■ GIVEN PROBLEM
Copy out every line in the records below that contains the string "JSON".
### DATASET ROWS ###
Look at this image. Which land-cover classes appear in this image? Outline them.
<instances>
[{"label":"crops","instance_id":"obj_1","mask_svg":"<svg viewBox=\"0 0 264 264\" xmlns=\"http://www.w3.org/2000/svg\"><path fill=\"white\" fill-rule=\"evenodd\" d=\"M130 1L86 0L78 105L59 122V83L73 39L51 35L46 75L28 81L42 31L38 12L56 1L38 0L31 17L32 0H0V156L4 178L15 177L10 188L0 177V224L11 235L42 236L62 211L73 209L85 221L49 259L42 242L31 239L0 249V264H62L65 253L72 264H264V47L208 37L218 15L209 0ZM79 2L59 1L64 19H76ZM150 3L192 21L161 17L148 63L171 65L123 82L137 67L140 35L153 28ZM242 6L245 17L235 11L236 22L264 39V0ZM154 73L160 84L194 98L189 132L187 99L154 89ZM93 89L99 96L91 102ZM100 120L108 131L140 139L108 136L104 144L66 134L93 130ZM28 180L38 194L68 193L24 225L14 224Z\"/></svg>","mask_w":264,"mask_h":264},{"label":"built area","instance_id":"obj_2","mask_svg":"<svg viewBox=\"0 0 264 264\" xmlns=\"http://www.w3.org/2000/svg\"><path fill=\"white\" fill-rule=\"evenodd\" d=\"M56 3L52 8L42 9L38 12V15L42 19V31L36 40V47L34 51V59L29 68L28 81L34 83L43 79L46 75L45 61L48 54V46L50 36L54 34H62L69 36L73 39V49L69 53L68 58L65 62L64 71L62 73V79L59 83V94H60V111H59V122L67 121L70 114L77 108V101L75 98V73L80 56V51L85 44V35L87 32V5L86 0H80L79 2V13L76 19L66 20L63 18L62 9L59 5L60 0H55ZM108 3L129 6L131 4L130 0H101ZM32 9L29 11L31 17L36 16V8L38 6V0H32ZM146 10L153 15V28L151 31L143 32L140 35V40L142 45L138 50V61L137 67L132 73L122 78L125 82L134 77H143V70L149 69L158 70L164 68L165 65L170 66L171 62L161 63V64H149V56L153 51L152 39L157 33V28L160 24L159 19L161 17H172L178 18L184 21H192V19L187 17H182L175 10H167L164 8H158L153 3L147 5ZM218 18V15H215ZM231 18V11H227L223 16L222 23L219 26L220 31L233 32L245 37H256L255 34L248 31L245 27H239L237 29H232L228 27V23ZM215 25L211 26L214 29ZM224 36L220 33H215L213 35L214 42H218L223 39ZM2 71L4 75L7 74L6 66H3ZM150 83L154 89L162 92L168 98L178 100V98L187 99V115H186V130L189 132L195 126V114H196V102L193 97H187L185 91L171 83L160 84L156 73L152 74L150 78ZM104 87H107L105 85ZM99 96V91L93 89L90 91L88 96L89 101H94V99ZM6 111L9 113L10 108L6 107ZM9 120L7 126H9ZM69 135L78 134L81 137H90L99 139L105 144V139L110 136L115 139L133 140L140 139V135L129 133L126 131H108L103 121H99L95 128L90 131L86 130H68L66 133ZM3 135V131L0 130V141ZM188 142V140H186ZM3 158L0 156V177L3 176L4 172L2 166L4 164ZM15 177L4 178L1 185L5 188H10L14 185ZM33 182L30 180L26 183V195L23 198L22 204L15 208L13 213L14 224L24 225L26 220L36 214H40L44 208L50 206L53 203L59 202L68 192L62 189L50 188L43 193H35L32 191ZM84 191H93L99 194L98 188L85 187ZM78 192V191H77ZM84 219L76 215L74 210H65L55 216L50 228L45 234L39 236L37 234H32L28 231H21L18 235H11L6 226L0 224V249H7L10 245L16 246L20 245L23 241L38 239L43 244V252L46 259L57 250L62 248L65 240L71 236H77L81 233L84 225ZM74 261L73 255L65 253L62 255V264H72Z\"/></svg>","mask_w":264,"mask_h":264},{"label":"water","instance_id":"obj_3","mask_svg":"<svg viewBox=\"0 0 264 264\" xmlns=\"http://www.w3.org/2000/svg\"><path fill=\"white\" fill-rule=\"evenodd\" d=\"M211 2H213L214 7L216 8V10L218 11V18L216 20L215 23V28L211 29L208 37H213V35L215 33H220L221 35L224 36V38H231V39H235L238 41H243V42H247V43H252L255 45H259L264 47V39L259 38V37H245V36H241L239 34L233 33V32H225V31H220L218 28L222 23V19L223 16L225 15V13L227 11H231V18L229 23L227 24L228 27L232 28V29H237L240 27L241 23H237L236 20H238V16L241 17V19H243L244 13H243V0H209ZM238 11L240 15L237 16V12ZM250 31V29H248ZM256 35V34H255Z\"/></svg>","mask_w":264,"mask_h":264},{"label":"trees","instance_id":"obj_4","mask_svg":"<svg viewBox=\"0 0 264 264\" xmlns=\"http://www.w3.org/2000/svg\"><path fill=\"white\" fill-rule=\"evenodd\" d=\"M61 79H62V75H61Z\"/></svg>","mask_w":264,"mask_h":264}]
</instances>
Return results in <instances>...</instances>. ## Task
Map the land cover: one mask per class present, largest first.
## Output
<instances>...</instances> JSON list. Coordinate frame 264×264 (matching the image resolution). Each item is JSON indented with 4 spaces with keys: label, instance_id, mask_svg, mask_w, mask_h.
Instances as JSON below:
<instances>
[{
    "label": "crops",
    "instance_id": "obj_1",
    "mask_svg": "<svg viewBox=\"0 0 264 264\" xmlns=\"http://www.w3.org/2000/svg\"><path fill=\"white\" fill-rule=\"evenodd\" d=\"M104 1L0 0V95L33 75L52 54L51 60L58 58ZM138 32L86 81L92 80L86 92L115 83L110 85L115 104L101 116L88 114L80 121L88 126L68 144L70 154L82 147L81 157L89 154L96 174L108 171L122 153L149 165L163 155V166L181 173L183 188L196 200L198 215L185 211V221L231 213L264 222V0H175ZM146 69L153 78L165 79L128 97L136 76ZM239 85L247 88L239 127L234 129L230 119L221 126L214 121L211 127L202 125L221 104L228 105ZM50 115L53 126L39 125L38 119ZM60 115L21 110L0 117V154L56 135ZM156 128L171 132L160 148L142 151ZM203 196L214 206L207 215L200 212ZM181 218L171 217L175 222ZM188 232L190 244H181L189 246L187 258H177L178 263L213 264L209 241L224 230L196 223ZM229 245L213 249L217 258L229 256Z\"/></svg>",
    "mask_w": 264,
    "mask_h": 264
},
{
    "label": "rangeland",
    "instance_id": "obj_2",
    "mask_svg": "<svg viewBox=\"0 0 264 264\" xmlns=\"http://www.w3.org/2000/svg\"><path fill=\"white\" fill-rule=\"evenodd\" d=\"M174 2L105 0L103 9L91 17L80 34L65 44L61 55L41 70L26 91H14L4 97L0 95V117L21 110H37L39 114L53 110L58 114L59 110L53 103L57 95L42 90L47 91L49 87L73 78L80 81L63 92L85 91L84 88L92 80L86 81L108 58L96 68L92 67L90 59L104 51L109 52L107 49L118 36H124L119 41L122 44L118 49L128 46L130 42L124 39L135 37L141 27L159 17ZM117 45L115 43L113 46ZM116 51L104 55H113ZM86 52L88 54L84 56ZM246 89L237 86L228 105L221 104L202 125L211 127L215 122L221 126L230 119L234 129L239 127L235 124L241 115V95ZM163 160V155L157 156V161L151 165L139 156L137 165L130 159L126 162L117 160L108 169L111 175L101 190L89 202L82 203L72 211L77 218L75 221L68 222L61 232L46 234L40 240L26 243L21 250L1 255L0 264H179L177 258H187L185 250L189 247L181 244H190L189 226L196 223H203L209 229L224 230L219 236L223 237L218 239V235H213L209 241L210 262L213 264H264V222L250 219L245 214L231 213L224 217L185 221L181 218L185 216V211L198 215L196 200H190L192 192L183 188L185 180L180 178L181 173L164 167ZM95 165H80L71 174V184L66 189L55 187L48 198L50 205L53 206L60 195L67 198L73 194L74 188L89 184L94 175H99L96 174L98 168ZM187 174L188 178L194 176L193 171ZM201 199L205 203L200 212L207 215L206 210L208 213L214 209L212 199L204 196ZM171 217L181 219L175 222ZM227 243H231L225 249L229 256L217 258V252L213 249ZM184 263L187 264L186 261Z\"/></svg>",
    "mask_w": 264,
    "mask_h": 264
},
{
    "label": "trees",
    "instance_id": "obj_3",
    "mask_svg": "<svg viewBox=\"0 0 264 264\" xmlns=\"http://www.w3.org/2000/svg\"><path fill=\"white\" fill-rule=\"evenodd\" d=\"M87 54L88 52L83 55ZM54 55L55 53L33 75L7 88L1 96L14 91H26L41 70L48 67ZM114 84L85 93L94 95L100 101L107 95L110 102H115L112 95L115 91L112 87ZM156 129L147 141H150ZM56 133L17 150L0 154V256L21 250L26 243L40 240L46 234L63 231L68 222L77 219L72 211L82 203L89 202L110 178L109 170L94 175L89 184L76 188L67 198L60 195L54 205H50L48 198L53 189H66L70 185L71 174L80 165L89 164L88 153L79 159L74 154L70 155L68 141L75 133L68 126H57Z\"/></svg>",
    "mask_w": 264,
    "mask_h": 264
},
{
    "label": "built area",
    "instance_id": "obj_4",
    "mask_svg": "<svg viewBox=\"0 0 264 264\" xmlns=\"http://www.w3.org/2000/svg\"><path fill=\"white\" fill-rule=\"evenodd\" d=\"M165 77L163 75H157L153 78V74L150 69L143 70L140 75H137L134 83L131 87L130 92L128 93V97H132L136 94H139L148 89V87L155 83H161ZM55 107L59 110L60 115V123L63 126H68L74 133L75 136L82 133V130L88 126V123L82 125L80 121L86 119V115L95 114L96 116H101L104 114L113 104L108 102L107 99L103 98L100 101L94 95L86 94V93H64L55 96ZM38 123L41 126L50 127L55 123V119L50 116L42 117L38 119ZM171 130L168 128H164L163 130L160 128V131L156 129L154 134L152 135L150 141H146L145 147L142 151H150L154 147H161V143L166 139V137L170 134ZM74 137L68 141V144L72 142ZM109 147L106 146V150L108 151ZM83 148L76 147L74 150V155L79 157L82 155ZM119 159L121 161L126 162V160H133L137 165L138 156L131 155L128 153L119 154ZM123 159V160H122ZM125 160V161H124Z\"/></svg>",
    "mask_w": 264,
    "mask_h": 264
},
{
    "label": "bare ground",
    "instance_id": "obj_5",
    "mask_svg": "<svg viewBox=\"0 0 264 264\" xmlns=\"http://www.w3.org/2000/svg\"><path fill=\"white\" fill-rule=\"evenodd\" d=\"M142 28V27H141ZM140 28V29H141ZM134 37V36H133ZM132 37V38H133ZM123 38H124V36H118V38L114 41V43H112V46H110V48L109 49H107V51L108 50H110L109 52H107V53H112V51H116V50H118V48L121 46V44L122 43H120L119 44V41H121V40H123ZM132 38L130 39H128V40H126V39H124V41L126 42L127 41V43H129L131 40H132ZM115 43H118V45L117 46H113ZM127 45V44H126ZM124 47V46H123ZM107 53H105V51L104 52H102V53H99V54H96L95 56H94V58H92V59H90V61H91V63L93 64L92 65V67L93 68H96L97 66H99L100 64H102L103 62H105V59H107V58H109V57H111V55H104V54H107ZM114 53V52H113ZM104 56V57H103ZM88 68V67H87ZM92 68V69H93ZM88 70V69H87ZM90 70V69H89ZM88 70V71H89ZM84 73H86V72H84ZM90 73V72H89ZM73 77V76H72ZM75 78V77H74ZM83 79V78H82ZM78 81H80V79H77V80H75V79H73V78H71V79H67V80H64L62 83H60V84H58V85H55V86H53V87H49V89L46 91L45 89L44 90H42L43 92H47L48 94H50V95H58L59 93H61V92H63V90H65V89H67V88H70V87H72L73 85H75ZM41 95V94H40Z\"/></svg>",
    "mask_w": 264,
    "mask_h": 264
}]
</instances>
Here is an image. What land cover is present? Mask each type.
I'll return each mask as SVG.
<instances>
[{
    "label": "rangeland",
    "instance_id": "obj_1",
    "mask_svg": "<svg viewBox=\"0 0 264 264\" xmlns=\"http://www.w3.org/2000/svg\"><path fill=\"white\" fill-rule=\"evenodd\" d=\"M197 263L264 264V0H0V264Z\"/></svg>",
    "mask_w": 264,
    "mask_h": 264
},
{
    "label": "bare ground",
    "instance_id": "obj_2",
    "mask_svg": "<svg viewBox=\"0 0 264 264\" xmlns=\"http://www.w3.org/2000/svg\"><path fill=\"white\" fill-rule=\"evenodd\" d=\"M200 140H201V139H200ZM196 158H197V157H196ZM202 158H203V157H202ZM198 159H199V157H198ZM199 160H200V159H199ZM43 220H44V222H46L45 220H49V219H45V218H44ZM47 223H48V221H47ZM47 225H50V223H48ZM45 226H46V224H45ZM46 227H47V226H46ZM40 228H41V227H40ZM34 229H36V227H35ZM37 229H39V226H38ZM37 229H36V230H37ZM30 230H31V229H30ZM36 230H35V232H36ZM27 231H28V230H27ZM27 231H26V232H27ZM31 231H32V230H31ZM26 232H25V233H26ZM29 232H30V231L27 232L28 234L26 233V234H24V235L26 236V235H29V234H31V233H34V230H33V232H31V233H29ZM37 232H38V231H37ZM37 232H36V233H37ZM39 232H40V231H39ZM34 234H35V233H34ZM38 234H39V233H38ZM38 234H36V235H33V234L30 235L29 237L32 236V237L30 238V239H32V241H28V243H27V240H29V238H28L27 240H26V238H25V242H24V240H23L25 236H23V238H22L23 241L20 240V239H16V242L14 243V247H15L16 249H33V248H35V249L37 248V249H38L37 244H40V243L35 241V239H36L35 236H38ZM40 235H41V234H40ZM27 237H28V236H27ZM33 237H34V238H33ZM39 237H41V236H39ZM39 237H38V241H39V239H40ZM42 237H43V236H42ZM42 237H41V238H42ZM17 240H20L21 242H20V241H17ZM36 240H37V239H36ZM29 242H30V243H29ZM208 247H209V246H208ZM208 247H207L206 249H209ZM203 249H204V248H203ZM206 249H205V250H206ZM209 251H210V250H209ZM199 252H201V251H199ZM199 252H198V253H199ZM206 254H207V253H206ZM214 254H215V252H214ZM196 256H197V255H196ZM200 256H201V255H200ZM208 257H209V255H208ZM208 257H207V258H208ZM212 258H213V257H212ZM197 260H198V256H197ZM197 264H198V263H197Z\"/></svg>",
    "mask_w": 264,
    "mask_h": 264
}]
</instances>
###
■ WRITTEN REPLY
<instances>...</instances> JSON list. Coordinate frame 264×264 (matching the image resolution). Each item is JSON indented with 4 spaces with keys: label, instance_id, mask_svg, mask_w, mask_h.
Instances as JSON below:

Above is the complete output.